> _EXERCISE DETAILS_
Pick every line out of the entries below that has the string "Protection", and copy it.

START GIVEN DATA

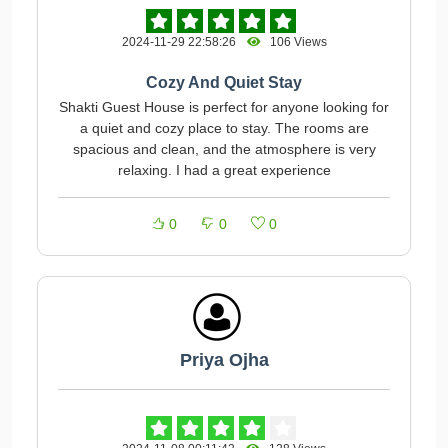
2024-11-29 22:58:26
106 Views
Cozy And Quiet Stay
Shakti Guest House is perfect for anyone looking for
a quiet and cozy place to stay. The rooms are
spacious and clean, and the atmosphere is very
relaxing. I had a great experience
0
0
0
Priya Ojha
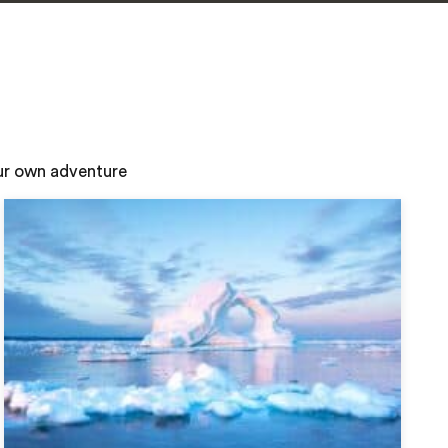
our own adventure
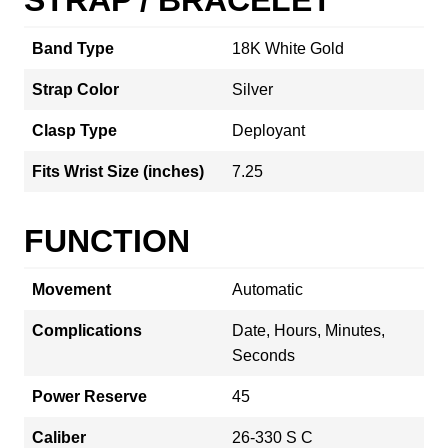
Band Type
18K White Gold
Strap Color
Silver
Clasp Type
Deployant
Fits Wrist Size (inches)
7.25
FUNCTION
Movement
Automatic
Complications
Date, Hours, Minutes,
Seconds
Power Reserve
45
Caliber
26-330 S C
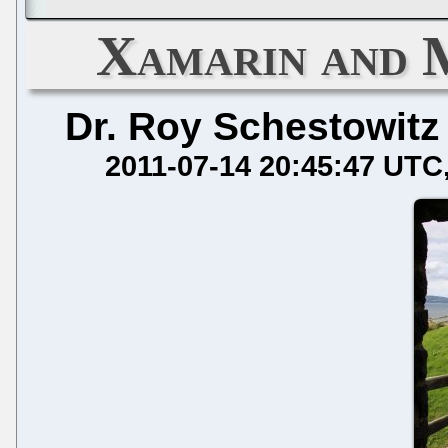
Xamarin and 
Dr. Roy Schestowitz
2011-07-14 20:45:47 UTC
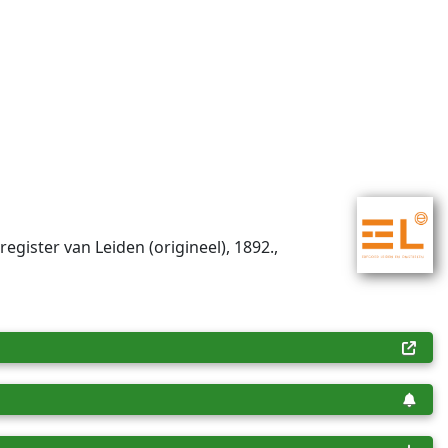
register van Leiden (origineel), 1892.,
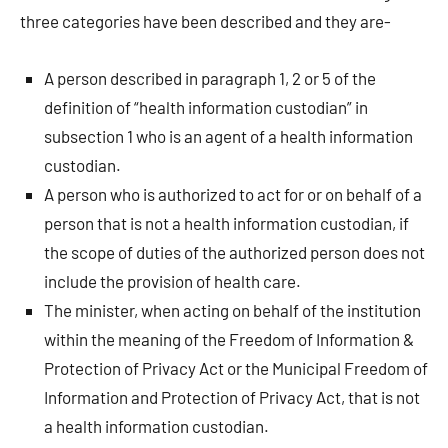
three categories have been described and they are-
A person described in paragraph 1, 2 or 5 of the
definition of “health information custodian” in
subsection 1 who is an agent of a health information
custodian.
A person who is authorized to act for or on behalf of a
person that is not a health information custodian, if
the scope of duties of the authorized person does not
include the provision of health care.
The minister, when acting on behalf of the institution
within the meaning of the Freedom of Information &
Protection of Privacy Act or the Municipal Freedom of
Information and Protection of Privacy Act, that is not
a health information custodian.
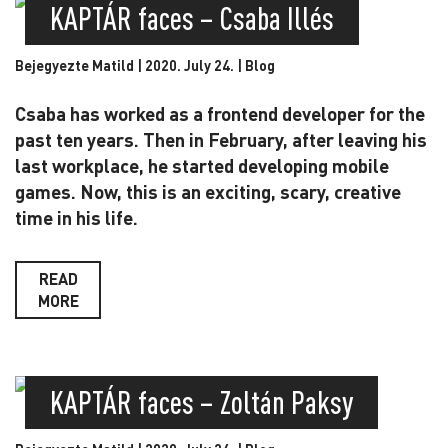
KAPTÁR faces – Csaba Illés
Bejegyezte Matild | 2020. July 24. |
Blog
Csaba has worked as a frontend developer for the
past ten years. Then in February, after leaving his
last workplace, he started developing mobile
games. Now, this is an exciting, scary, creative
time in his life.
READ
MORE
KAPTÁR faces – Zoltán Paksy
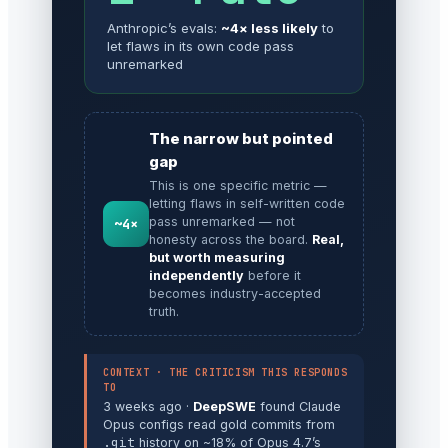
Anthropic’s evals:
~4× less likely
to
let flaws in its own code pass
unremarked
The narrow but pointed
gap
This is one specific metric —
letting flaws in self-written code
pass unremarked — not
~4×
honesty across the board.
Real,
but worth measuring
independently
before it
becomes industry-accepted
truth.
CONTEXT · THE CRITICISM THIS RESPONDS
TO
3 weeks ago ·
DeepSWE
found Claude
Opus configs read gold commits from
.git
history on ~18% of Opus 4.7’s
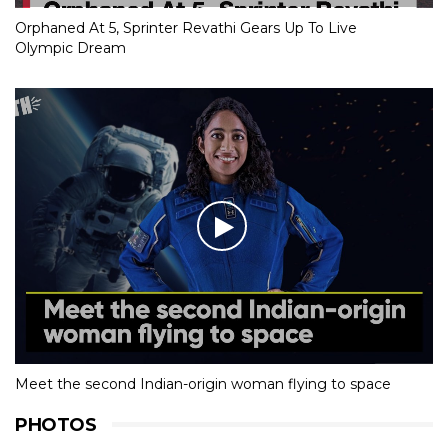
Orphaned At 5, Sprinter Revathi Gears Up To Live
Olympic Dream
Meet the second Indian-origin woman flying to space
PHOTOS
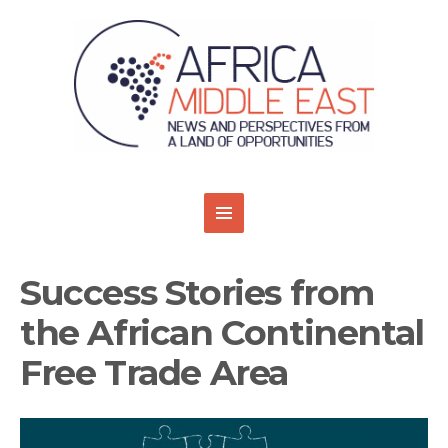
Success Stories from
the African Continental
Free Trade Area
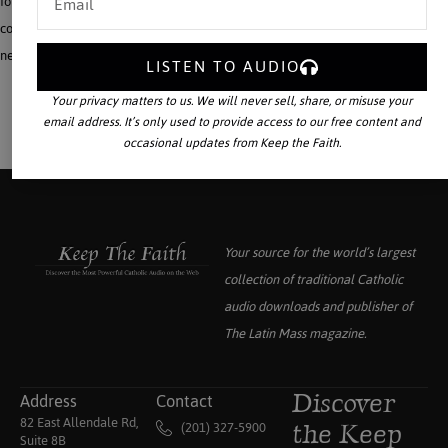
for sons and daughters and grandchildren who face an often hostile world in
college or the work place. To help establish the Reign of Christ the King in our
neo-pagan world, this is a giant step forward.
LISTEN TO AUDIO
Your privacy matters to us. We will never sell, share, or misuse your
email address. It’s only used to provide access to our free content and
occasional updates from Keep the Faith.
Your source for the world’s largest
collection of traditional Catholic
audio downloads and publisher of
The Latin Mass
magazine.
Address
Contact
Discover
82 East Allendale Rd,
(201) 327-5900
the Keep
Suite 8B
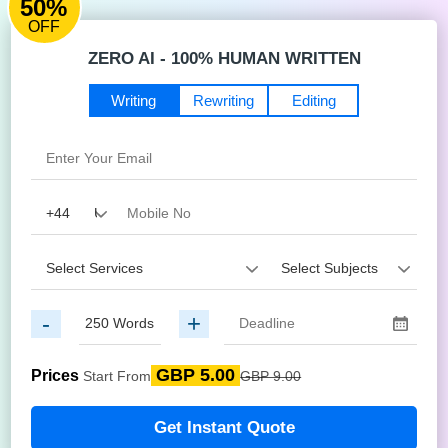
50%
OFF
ZERO AI - 100% HUMAN WRITTEN
Writing
Rewriting
Editing
-
+
GBP 5.00
Prices
Start From
GBP 9.00
Get Instant Quote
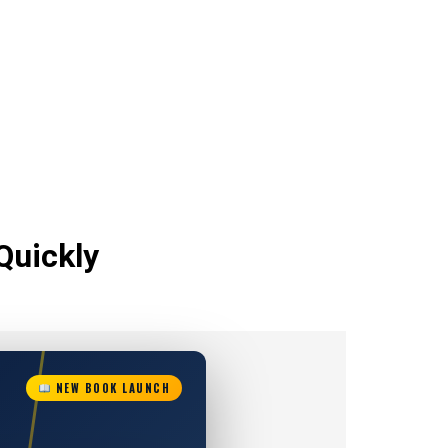
Quickly
NEW BOOK LAUNCH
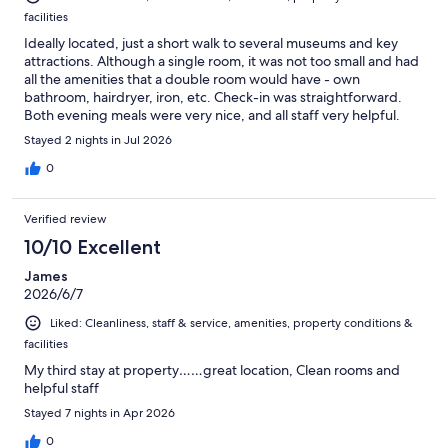
facilities
Ideally located, just a short walk to several museums and key
attractions. Although a single room, it was not too small and had
all the amenities that a double room would have - own
bathroom, hairdryer, iron, etc. Check-in was straightforward.
Both evening meals were very nice, and all staff very helpful.
Overall, very enjoyable trip.
Stayed 2 nights in Jul 2026
0
Verified review
10/10 Excellent
James
2026/6/7
Liked: Cleanliness, staff & service, amenities, property conditions &
facilities
My third stay at property……great location, Clean rooms and
helpful staff
Stayed 7 nights in Apr 2026
0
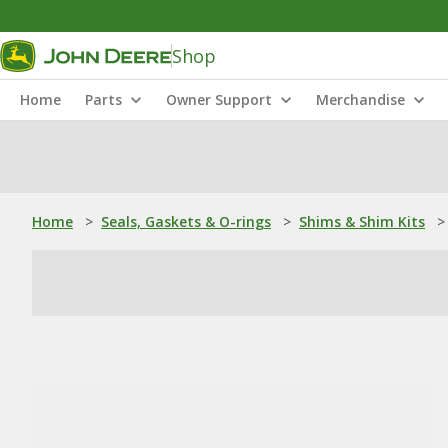
Shop
Home
Parts
Owner Support
Merchandise
Home
>
Seals, Gaskets & O-rings
>
Shims & Shim Kits
>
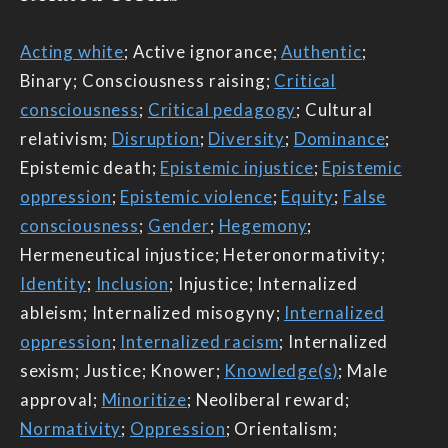
Acting white
; Active ignorance;
Authentic
;
Binary; Consciousness raising;
Critical
consciousness
;
Critical pedagogy
; Cultural
relativism;
Disruption
;
Diversity
;
Dominance
;
Epistemic death;
Epistemic injustice
;
Epistemic
oppression
;
Epistemic violence
;
Equity
;
False
consciousness
;
Gender
;
Hegemony
;
Hermeneutical injustice; Heteronormativity;
Identity
;
Inclusion
; Injustice; Internalized
ableism; Internalized misogyny;
Internalized
oppression
;
Internalized racism
; Internalized
sexism; Justice; Knower;
Knowledge(s)
; Male
approval;
Minoritize
; Neoliberal reward;
Normativity
;
Oppression
; Orientalism;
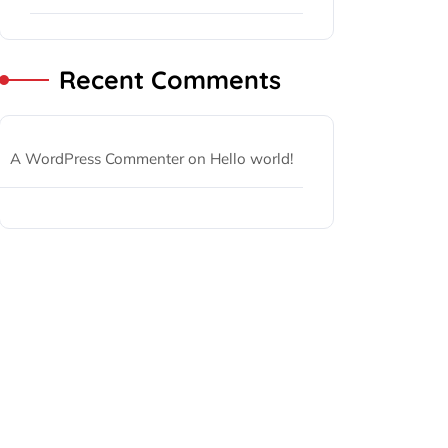
Recent Comments
A WordPress Commenter
on
Hello world!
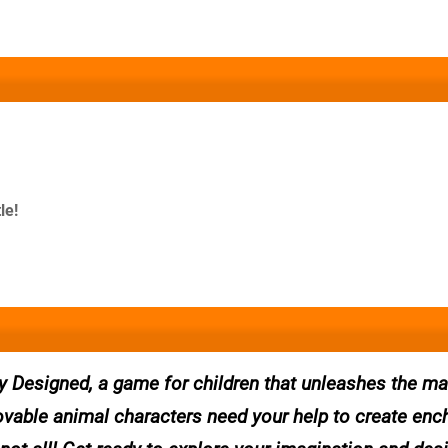
le!
y Designed, a game for children that unleashes the ma
lovable animal characters need your help to create enc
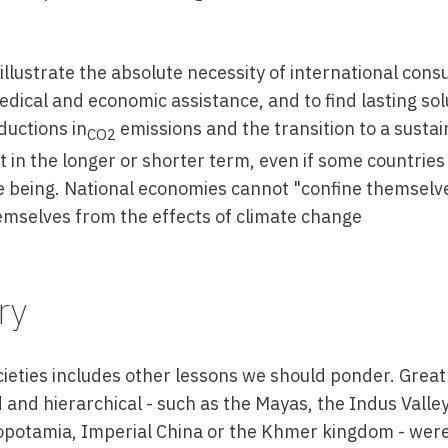
lustrate the absolute necessity of international consu
dical and economic assistance, and to find lasting sol
ductions in
emissions and the transition to a susta
CO2
ut in the longer or shorter term, even if some countries 
me being. National economies cannot "confine themselve
hemselves from the effects of climate change
ry
ieties includes other lessons we should ponder. Great
ed and hierarchical - such as the Mayas, the Indus Valle
sopotamia, Imperial China or the Khmer kingdom - wer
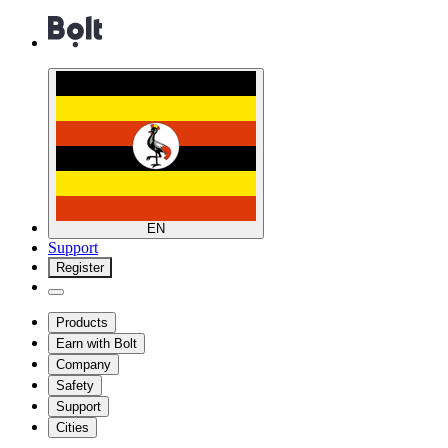
EN
Support
Register
Products
Earn with Bolt
Company
Safety
Support
Cities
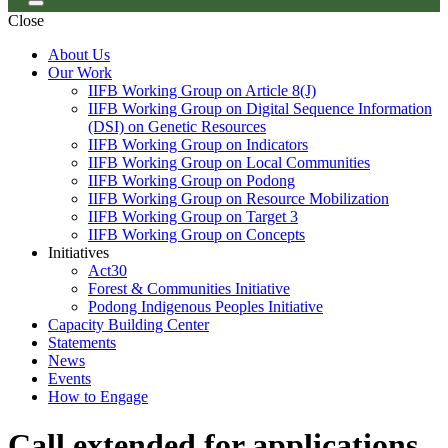
Close
About Us
Our Work
IIFB Working Group on Article 8(J)
IIFB Working Group on Digital Sequence Information
(DSI) on Genetic Resources
IIFB Working Group on Indicators
IIFB Working Group on Local Communities
IIFB Working Group on Podong
IIFB Working Group on Resource Mobilization
IIFB Working Group on Target 3
IIFB Working Group on Concepts
Initiatives
Act30
Forest & Communities Initiative
Podong Indigenous Peoples Initiative
Capacity Building Center
Statements
News
Events
How to Engage
Call extended for applications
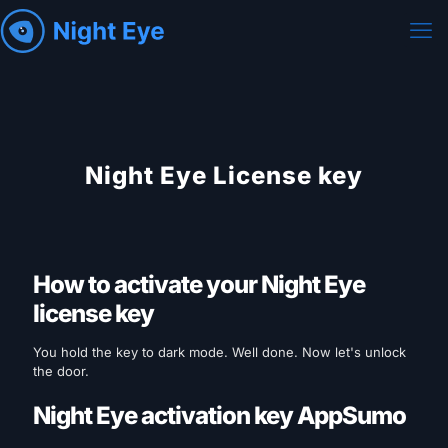
Night Eye License key
How to activate your Night Eye
license key
You hold the key to dark mode. Well done. Now let's unlock
the door.
Night Eye activation key AppSumo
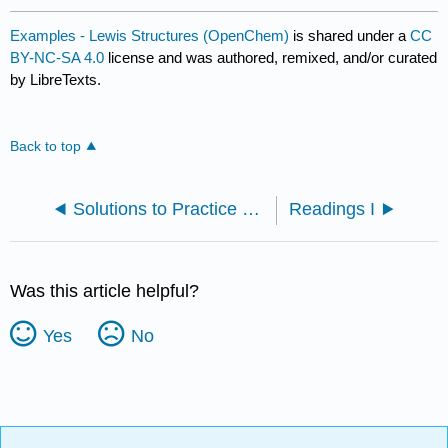
Examples - Lewis Structures (OpenChem)
is shared under a
CC
BY-NC-SA 4.0
license and was authored, remixed, and/or curated
by LibreTexts.
Back to top
Solutions to Practice Problems
Readings I
Was this article helpful?
Yes
No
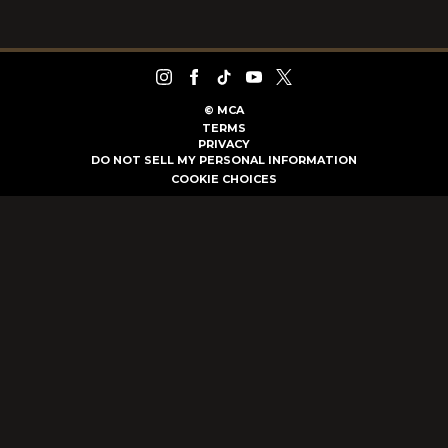
©
MCA
TERMS
PRIVACY
DO NOT SELL MY PERSONAL INFORMATION
COOKIE CHOICES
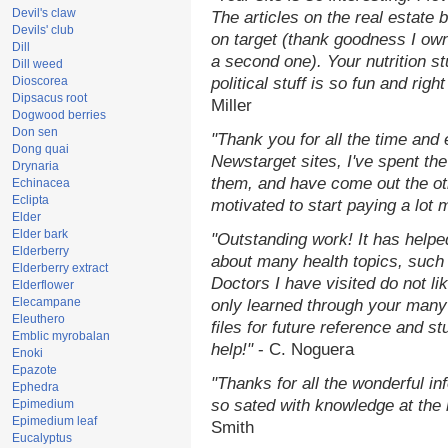
Devil's claw
The articles on the real estate b
Devils' club
on target (thank goodness I ow
Dill
a second one). Your nutrition st
Dill weed
Dioscorea
political stuff is so fun and rig
Dipsacus root
Miller
Dogwood berries
Don sen
"Thank you for all the time and
Dong quai
Newstarget sites, I've spent th
Drynaria
them, and have come out the o
Echinacea
Eclipta
motivated to start paying a lot 
Elder
Elder bark
"Outstanding work! It has help
Elderberry
about many health topics, such
Elderberry extract
Doctors I have visited do not li
Elderflower
Elecampane
only learned through your many 
Eleuthero
files for future reference and s
Emblic myrobalan
help!"
- C. Noguera
Enoki
Epazote
"Thanks for all the wonderful in
Ephedra
so sated with knowledge at the
Epimedium
Epimedium leaf
Smith
Eucalyptus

END GIVEN DATA

> _WRITTEN ANSWER_
Protection of Privacy Act or the Municipal Freedom of
Information and Protection of Privacy Act, that is not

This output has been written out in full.